— TASK PROMPT —
An exact copy of each line below is needed, with no images in it.

— RAW DATA —
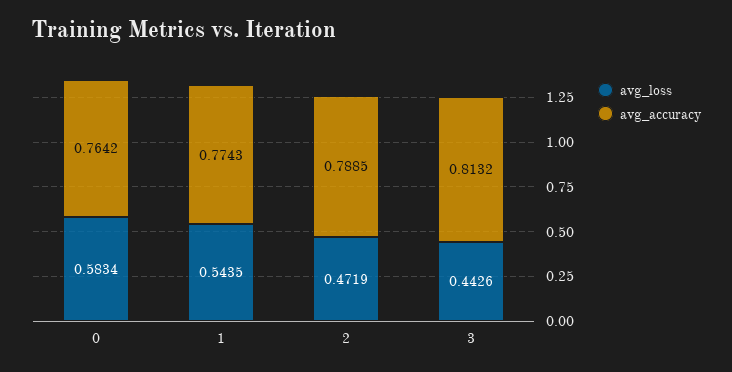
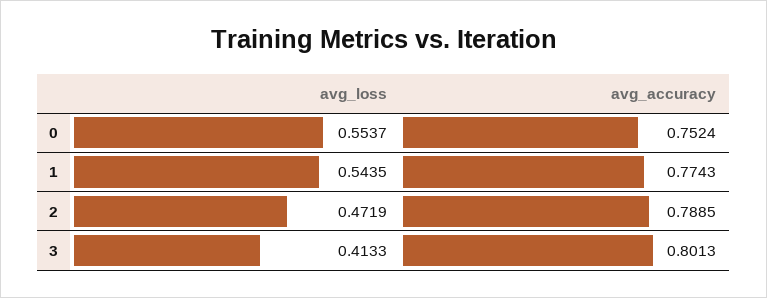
  {
    "avg_loss": {
-     "0": 0.5834,
+     "0": 0.5537,
      "1": 0.5435,
      "2": 0.4719,
-     "3": 0.4426
+     "3": 0.4133
    },
    "avg_accuracy": {
-     "0": 0.7642,
+     "0": 0.7524,
      "1": 0.7743,
      "2": 0.7885,
-     "3": 0.8132
+     "3": 0.8013
    }
  }

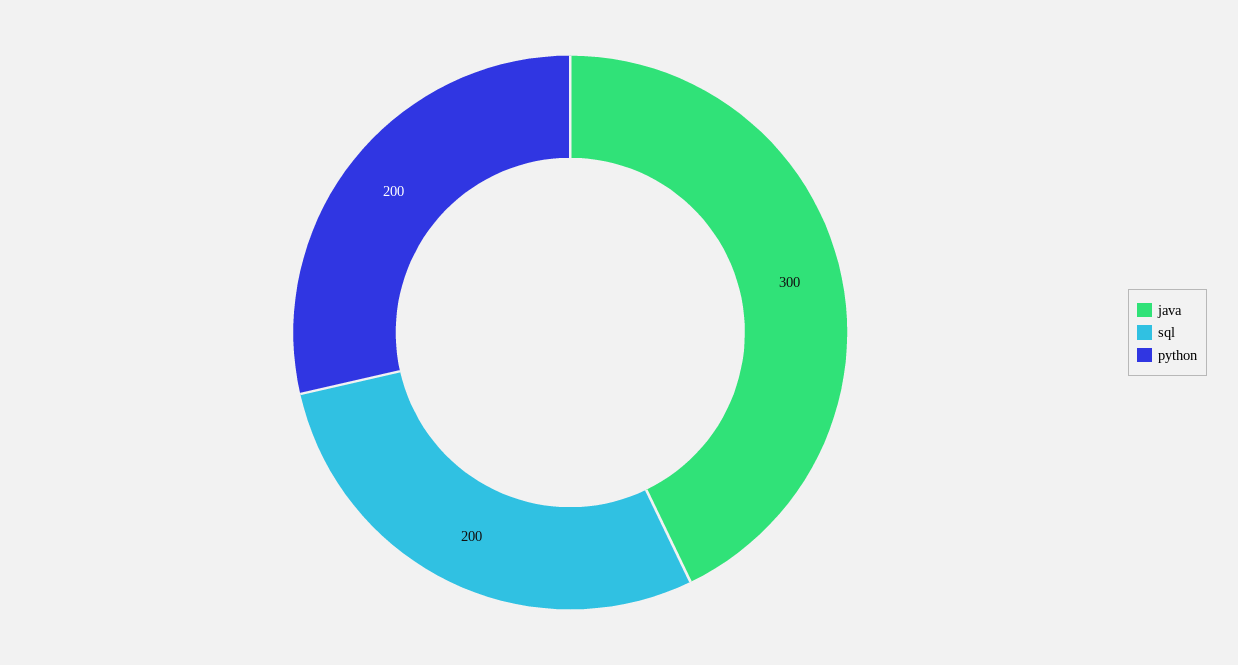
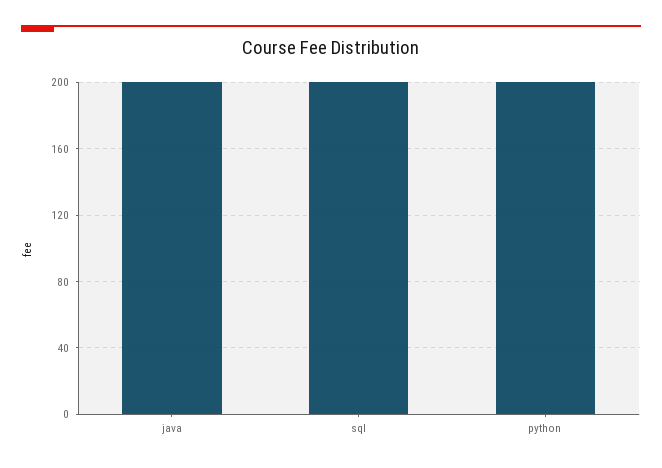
  {
-   "java": 300,
+   "java": 200,
    "sql": 200,
    "python": 200
  }

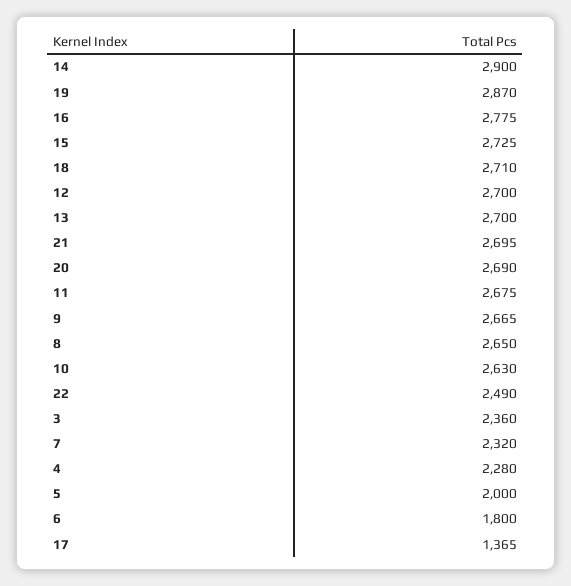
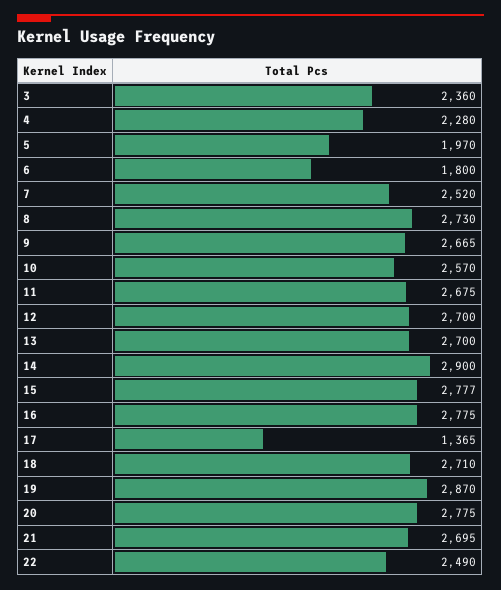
  {
    "14": 2900,
    "19": 2870,
    "16": 2775,
-   "15": 2725,
+   "15": 2777,
    "18": 2710,
    "12": 2700,
    "13": 2700,
    "21": 2695,
-   "20": 2690,
+   "20": 2775,
    "11": 2675,
    "9": 2665,
-   "8": 2650,
+   "8": 2730,
-   "10": 2630,
+   "10": 2570,
    "22": 2490,
    "3": 2360,
-   "7": 2320,
+   "7": 2520,
    "4": 2280,
-   "5": 2000,
+   "5": 1970,
    "6": 1800,
    "17": 1365
  }

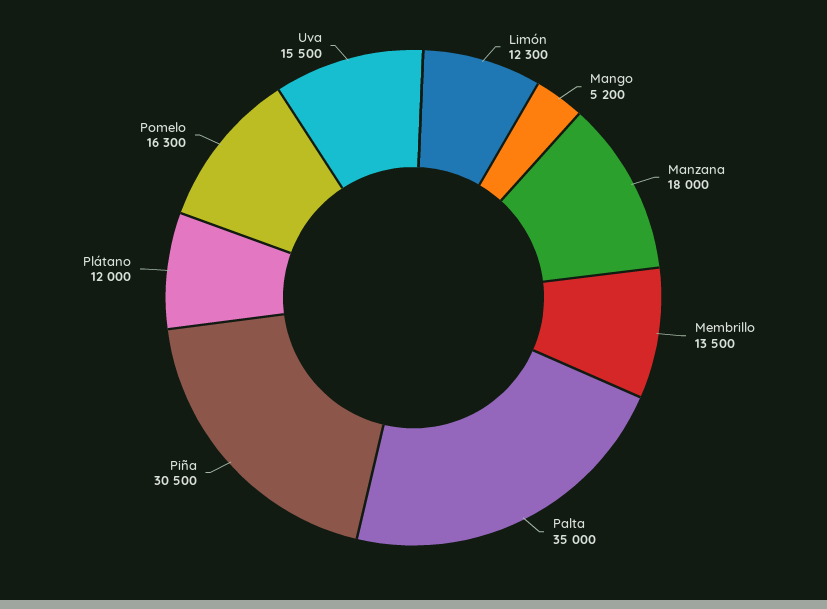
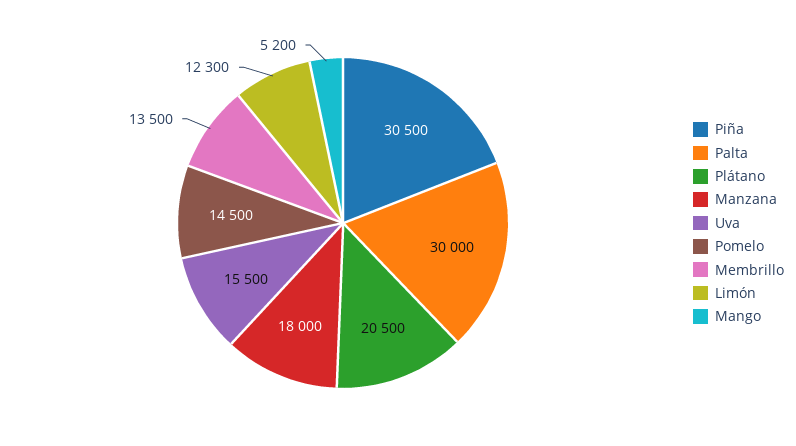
  {
    "Limón": 12300,
    "Mango": 5200,
    "Manzana": 18000,
    "Membrillo": 13500,
-   "Palta": 35000,
+   "Palta": 30000,
    "Piña": 30500,
-   "Plátano": 12000,
+   "Plátano": 20500,
-   "Pomelo": 16300,
+   "Pomelo": 14500,
    "Uva": 15500
  }

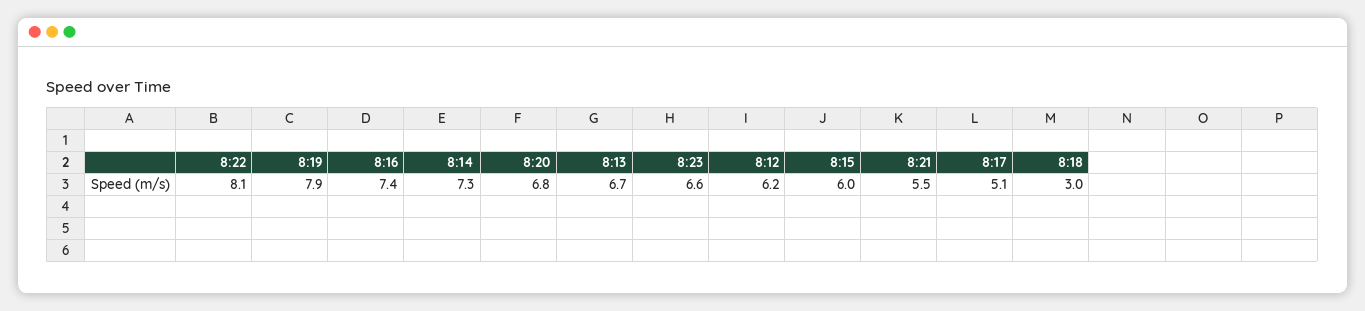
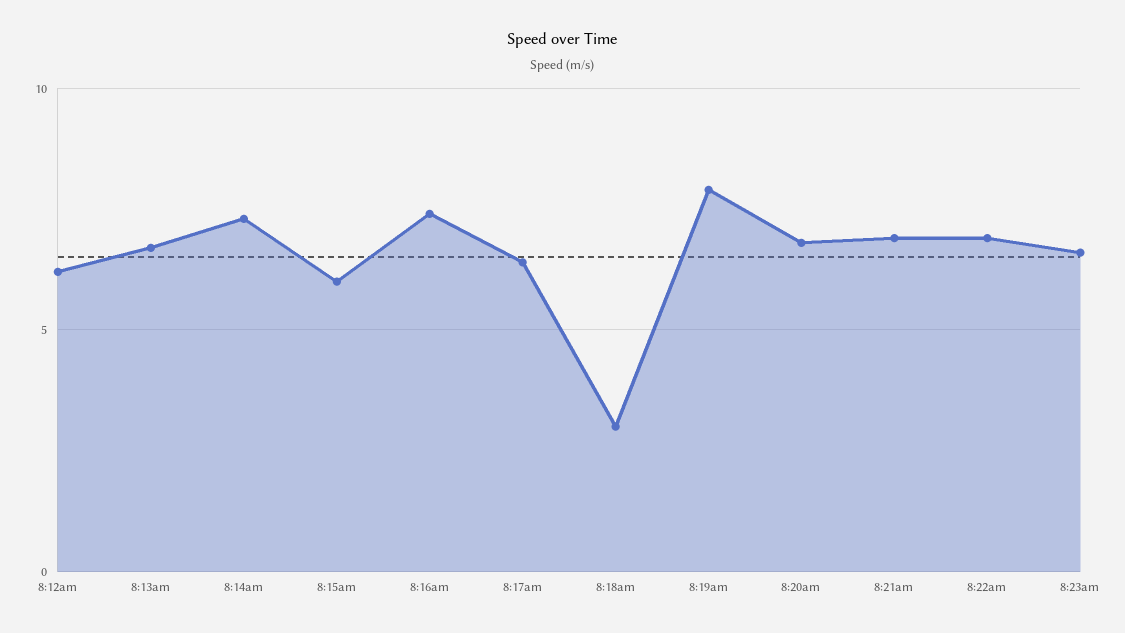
  {
-   "8:22": 8.1,
+   "8:22": 7,
    "8:19": 7.9,
    "8:16": 7.4,
    "8:14": 7.3,
    "8:20": 6.8,
    "8:13": 6.7,
    "8:23": 6.6,
    "8:12": 6.2,
    "8:15": 6,
-   "8:21": 5.5,
+   "8:21": 7,
-   "8:17": 5.1,
+   "8:17": 6.5,
    "8:18": 3
  }

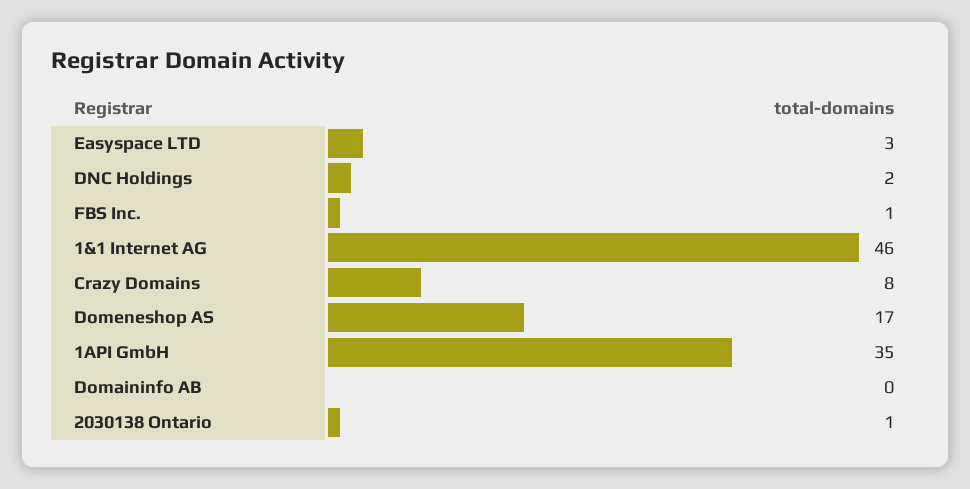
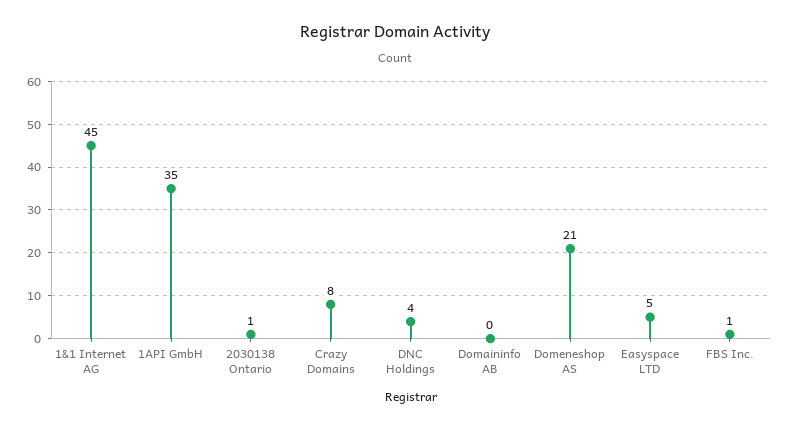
  {
-   "Easyspace LTD": 3,
+   "Easyspace LTD": 5,
-   "DNC Holdings": 2,
+   "DNC Holdings": 4,
    "FBS Inc.": 1,
-   "1&1 Internet AG": 46,
+   "1&1 Internet AG": 45,
    "Crazy Domains": 8,
-   "Domeneshop AS": 17,
+   "Domeneshop AS": 21,
    "1API GmbH": 35,
    "Domaininfo AB": 0,
    "2030138 Ontario": 1
  }

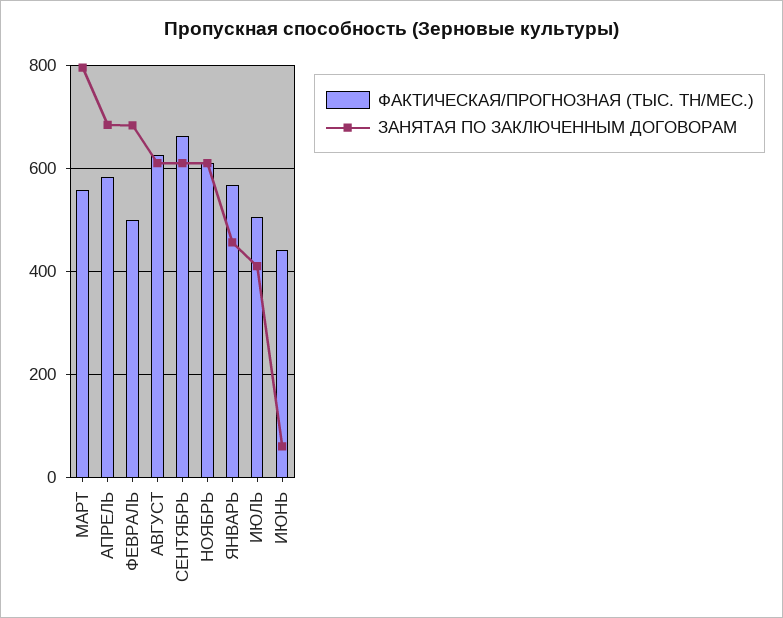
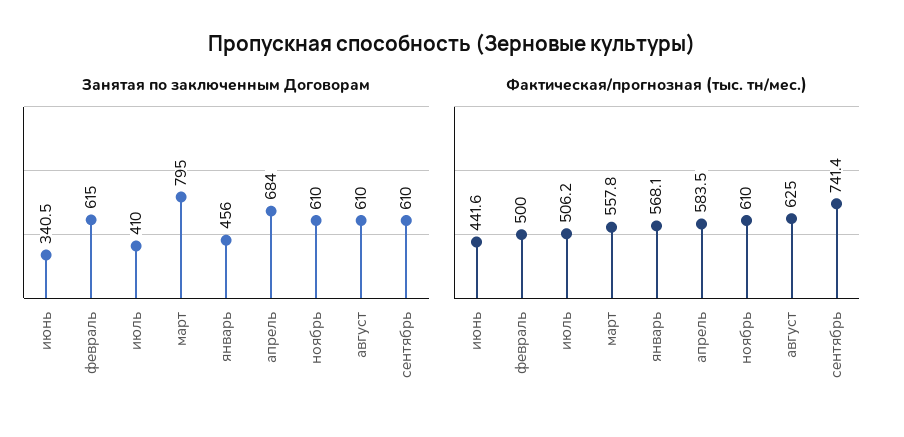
  {
    "ФАКТИЧЕСКАЯ/ПРОГНОЗНАЯ (ТЫС. ТН/МЕС.)": {
      "МАРТ": 557.8,
      "АПРЕЛЬ": 583.5,
      "ФЕВРАЛЬ": 500,
      "АВГУСТ": 625,
-     "СЕНТЯБРЬ": 660,
+     "СЕНТЯБРЬ": 741.4,
      "НОЯБРЬ": 610,
      "ЯНВАРЬ": 568.1,
      "ИЮЛЬ": 506.2,
      "ИЮНЬ": 441.6
    },
    "ЗАНЯТАЯ ПО ЗАКЛЮЧЕННЫМ ДОГОВОРАМ": {
      "МАРТ": 795,
      "АПРЕЛЬ": 684,
-     "ФЕВРАЛЬ": 680,
+     "ФЕВРАЛЬ": 615,
      "АВГУСТ": 610,
      "СЕНТЯБРЬ": 610,
      "НОЯБРЬ": 610,
      "ЯНВАРЬ": 456,
      "ИЮЛЬ": 410,
-     "ИЮНЬ": 60
+     "ИЮНЬ": 340.5
    }
  }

— WRITTEN RESPONSE —
  {
    "avg_loss": {
-     "0": 0.5834,
+     "0": 0.5537,
      "1": 0.5435,
      "2": 0.4719,
-     "3": 0.4426
+     "3": 0.4133
    },
    "avg_accuracy": {
-     "0": 0.7642,
+     "0": 0.7524,
      "1": 0.7743,
      "2": 0.7885,
-     "3": 0.8132
+     "3": 0.8013
    }
  }

  {
-   "java": 300,
+   "java": 200,
    "sql": 200,
    "python": 200
  }

  {
    "14": 2900,
    "19": 2870,
    "16": 2775,
-   "15": 2725,
+   "15": 2777,
    "18": 2710,
    "12": 2700,
    "13": 2700,
    "21": 2695,
-   "20": 2690,
+   "20": 2775,
    "11": 2675,
    "9": 2665,
-   "8": 2650,
+   "8": 2730,
-   "10": 2630,
+   "10": 2570,
    "22": 2490,
    "3": 2360,
-   "7": 2320,
+   "7": 2520,
    "4": 2280,
-   "5": 2000,
+   "5": 1970,
    "6": 1800,
    "17": 1365
  }

  {
    "Limón": 12300,
    "Mango": 5200,
    "Manzana": 18000,
    "Membrillo": 13500,
-   "Palta": 35000,
+   "Palta": 30000,
    "Piña": 30500,
-   "Plátano": 12000,
+   "Plátano": 20500,
-   "Pomelo": 16300,
+   "Pomelo": 14500,
    "Uva": 15500
  }

  {
-   "8:22": 8.1,
+   "8:22": 7,
    "8:19": 7.9,
    "8:16": 7.4,
    "8:14": 7.3,
    "8:20": 6.8,
    "8:13": 6.7,
    "8:23": 6.6,
    "8:12": 6.2,
    "8:15": 6,
-   "8:21": 5.5,
+   "8:21": 7,
-   "8:17": 5.1,
+   "8:17": 6.5,
    "8:18": 3
  }

  {
-   "Easyspace LTD": 3,
+   "Easyspace LTD": 5,
-   "DNC Holdings": 2,
+   "DNC Holdings": 4,
    "FBS Inc.": 1,
-   "1&1 Internet AG": 46,
+   "1&1 Internet AG": 45,
    "Crazy Domains": 8,
-   "Domeneshop AS": 17,
+   "Domeneshop AS": 21,
    "1API GmbH": 35,
    "Domaininfo AB": 0,
    "2030138 Ontario": 1
  }

  {
    "ФАКТИЧЕСКАЯ/ПРОГНОЗНАЯ (ТЫС. ТН/МЕС.)": {
      "МАРТ": 557.8,
      "АПРЕЛЬ": 583.5,
      "ФЕВРАЛЬ": 500,
      "АВГУСТ": 625,
-     "СЕНТЯБРЬ": 660,
+     "СЕНТЯБРЬ": 741.4,
      "НОЯБРЬ": 610,
      "ЯНВАРЬ": 568.1,
      "ИЮЛЬ": 506.2,
      "ИЮНЬ": 441.6
    },
    "ЗАНЯТАЯ ПО ЗАКЛЮЧЕННЫМ ДОГОВОРАМ": {
      "МАРТ": 795,
      "АПРЕЛЬ": 684,
-     "ФЕВРАЛЬ": 680,
+     "ФЕВРАЛЬ": 615,
      "АВГУСТ": 610,
      "СЕНТЯБРЬ": 610,
      "НОЯБРЬ": 610,
      "ЯНВАРЬ": 456,
      "ИЮЛЬ": 410,
-     "ИЮНЬ": 60
+     "ИЮНЬ": 340.5
    }
  }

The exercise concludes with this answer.